On essaye, on recommence. Tout est noté, l'heure des prises, le temps de mise en place. Rapport de tournage, mouchard... Plus ses petits dessins et ses plans fléchés.
La chaleur monte.
Les verres de thé tournent, sitôt vidés ils sont remplis pour quelqu'un d'autre.
Changement d'objectif. Très gros plan sur la bouche de l'imam. Le rictus n'est pas assez féroce. « Décidément tu n'es pas un tueur », dit le réalisateur. La contre plongée renforcera la férocité insuffisante des lèvres.
La chaleur monte. Les mouches tournent. On refait. On refait. 95-3-3. Un dernier....

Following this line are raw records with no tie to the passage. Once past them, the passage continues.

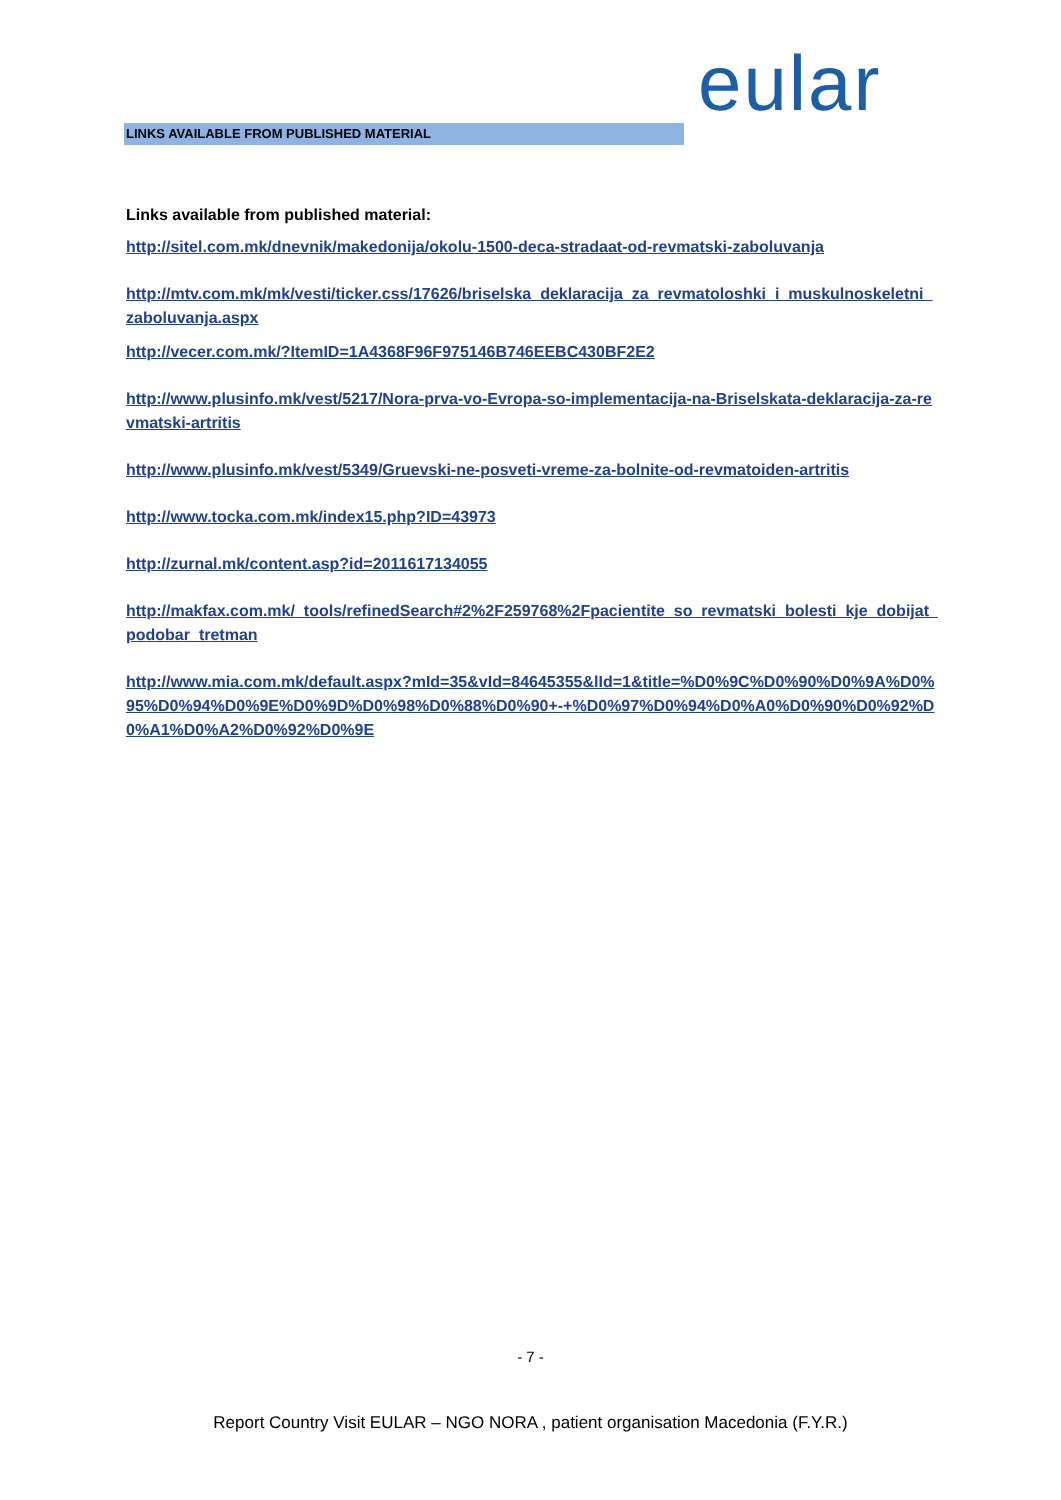eular
LINKS AVAILABLE FROM PUBLISHED MATERIAL
Links available from published material:
http://sitel.com.mk/dnevnik/makedonija/okolu-1500-deca-stradaat-od-revmatski-zaboluvanja
http://mtv.com.mk/mk/vesti/ticker.css/17626/briselska_deklaracija_za_revmatoloshki_i_muskulnoskeletni_zaboluvanja.aspx
http://vecer.com.mk/?ItemID=1A4368F96F975146B746EEBC430BF2E2
http://www.plusinfo.mk/vest/5217/Nora-prva-vo-Evropa-so-implementacija-na-Briselskata-deklaracija-za-revmatski-artritis
http://www.plusinfo.mk/vest/5349/Gruevski-ne-posveti-vreme-za-bolnite-od-revmatoiden-artritis
http://www.tocka.com.mk/index15.php?ID=43973
http://zurnal.mk/content.asp?id=2011617134055
http://makfax.com.mk/_tools/refinedSearch#2%2F259768%2Fpacientite_so_revmatski_bolesti_kje_dobijat_podobar_tretman
http://www.mia.com.mk/default.aspx?mId=35&vId=84645355&lId=1&title=%D0%9C%D0%90%D0%9A%D0%95%D0%94%D0%9E%D0%9D%D0%98%D0%88%D0%90+-+%D0%97%D0%94%D0%A0%D0%90%D0%92%D0%A1%D0%A2%D0%92%D0%9E
- 7 -
Report Country Visit EULAR – NGO NORA , patient organisation Macedonia (F.Y.R.)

On transporte le monitor et les caisses de bois qui nous servent de siège de place en place.
Extérieur. On aveugle de cartons les grilles des fenêtres qu'il ne faut pas que le spectateur reconnaisse. On installe le décor, minimaliste.
Cheik a laissé ses chaussures, il marche pieds nus sur le carrelage mangé d'herbes folles, lentement, concentré. L'histoire qu'il tourne infuse en lui – angles de prise de vue, choix des échelles de plan... tout est déjà prévu et tout est à repenser sans cesse. « L'espace d'un film, ce n'est pas seulement ce qu'il y a dans le cadre. Une voix peut venir de l'extérieur, quelqu'un peut entrer ou sortir du plan d'un côté ou de l'autre, par le haut ou par le bas... »
Quand il tourne un plan il a en tête le précédent et le suivant.
La nuit tombe, la journée de tournage est finie.
Cheik s'installe pour répondre aux questions d'une jeune stagiaire. Avec la plus grande simplicité et la plus grande générosité, il partage sa passion, ses convictions, ses principes, son expérience. Il revient sur les plans tournés, expliquent ses choix.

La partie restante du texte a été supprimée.